_Action item_
Please transcribe everything from the first of the rows below down to and including the line that contains "de l'IA pour".

_Records shown_
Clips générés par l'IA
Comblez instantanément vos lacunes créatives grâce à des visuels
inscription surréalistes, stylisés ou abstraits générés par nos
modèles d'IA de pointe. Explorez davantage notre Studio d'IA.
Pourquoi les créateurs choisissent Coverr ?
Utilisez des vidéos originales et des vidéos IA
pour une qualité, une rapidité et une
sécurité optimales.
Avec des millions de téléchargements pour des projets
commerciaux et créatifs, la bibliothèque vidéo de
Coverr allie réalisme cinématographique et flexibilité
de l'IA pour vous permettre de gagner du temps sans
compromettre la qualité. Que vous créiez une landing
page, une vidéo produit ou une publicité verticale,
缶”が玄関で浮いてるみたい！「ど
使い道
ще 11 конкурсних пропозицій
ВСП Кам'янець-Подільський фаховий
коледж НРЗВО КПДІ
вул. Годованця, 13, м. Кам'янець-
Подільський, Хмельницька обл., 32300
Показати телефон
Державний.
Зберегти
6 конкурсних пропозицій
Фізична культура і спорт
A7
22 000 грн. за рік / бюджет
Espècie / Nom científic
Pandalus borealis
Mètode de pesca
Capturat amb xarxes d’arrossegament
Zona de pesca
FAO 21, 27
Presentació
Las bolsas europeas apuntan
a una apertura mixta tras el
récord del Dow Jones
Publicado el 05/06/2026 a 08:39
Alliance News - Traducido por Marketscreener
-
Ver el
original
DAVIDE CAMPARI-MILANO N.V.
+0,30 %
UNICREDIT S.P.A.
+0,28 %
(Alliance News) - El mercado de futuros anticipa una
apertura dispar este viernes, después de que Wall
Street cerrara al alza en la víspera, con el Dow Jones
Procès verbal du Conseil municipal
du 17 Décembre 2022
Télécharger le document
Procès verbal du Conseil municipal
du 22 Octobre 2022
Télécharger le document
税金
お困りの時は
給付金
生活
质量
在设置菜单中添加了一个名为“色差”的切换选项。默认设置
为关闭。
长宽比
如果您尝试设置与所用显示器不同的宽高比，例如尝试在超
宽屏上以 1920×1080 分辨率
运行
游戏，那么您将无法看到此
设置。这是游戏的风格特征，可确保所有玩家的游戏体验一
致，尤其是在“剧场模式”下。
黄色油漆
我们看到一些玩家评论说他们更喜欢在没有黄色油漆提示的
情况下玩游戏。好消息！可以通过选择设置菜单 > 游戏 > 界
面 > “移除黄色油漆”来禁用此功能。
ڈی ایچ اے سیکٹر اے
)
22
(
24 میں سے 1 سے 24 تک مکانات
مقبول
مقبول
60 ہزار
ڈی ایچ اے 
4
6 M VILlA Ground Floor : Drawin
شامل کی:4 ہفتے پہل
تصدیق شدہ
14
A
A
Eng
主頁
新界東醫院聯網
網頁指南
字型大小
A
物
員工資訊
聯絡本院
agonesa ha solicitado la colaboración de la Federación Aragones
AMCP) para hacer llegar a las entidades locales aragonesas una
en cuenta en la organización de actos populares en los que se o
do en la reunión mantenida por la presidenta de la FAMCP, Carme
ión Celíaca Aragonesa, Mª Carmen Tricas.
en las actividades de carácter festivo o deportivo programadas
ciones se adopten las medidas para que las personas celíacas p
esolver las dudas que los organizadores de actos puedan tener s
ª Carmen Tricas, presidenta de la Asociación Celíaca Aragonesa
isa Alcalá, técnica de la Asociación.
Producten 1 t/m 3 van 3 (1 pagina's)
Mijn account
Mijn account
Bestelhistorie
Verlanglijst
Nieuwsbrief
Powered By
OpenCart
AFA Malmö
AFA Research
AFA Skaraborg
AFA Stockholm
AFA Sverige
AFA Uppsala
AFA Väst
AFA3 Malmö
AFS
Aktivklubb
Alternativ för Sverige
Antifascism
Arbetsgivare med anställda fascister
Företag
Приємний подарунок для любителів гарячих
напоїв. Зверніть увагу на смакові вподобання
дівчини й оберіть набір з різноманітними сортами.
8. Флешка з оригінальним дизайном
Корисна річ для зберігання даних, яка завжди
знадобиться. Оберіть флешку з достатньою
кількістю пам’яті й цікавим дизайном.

_Response area_
Clips générés par l'IA
Comblez instantanément vos lacunes créatives grâce à des visuels
inscription surréalistes, stylisés ou abstraits générés par nos
modèles d'IA de pointe. Explorez davantage notre Studio d'IA.
Pourquoi les créateurs choisissent Coverr ?
Utilisez des vidéos originales et des vidéos IA
pour une qualité, une rapidité et une
sécurité optimales.
Avec des millions de téléchargements pour des projets
commerciaux et créatifs, la bibliothèque vidéo de
Coverr allie réalisme cinématographique et flexibilité
de l'IA pour vous permettre de gagner du temps sans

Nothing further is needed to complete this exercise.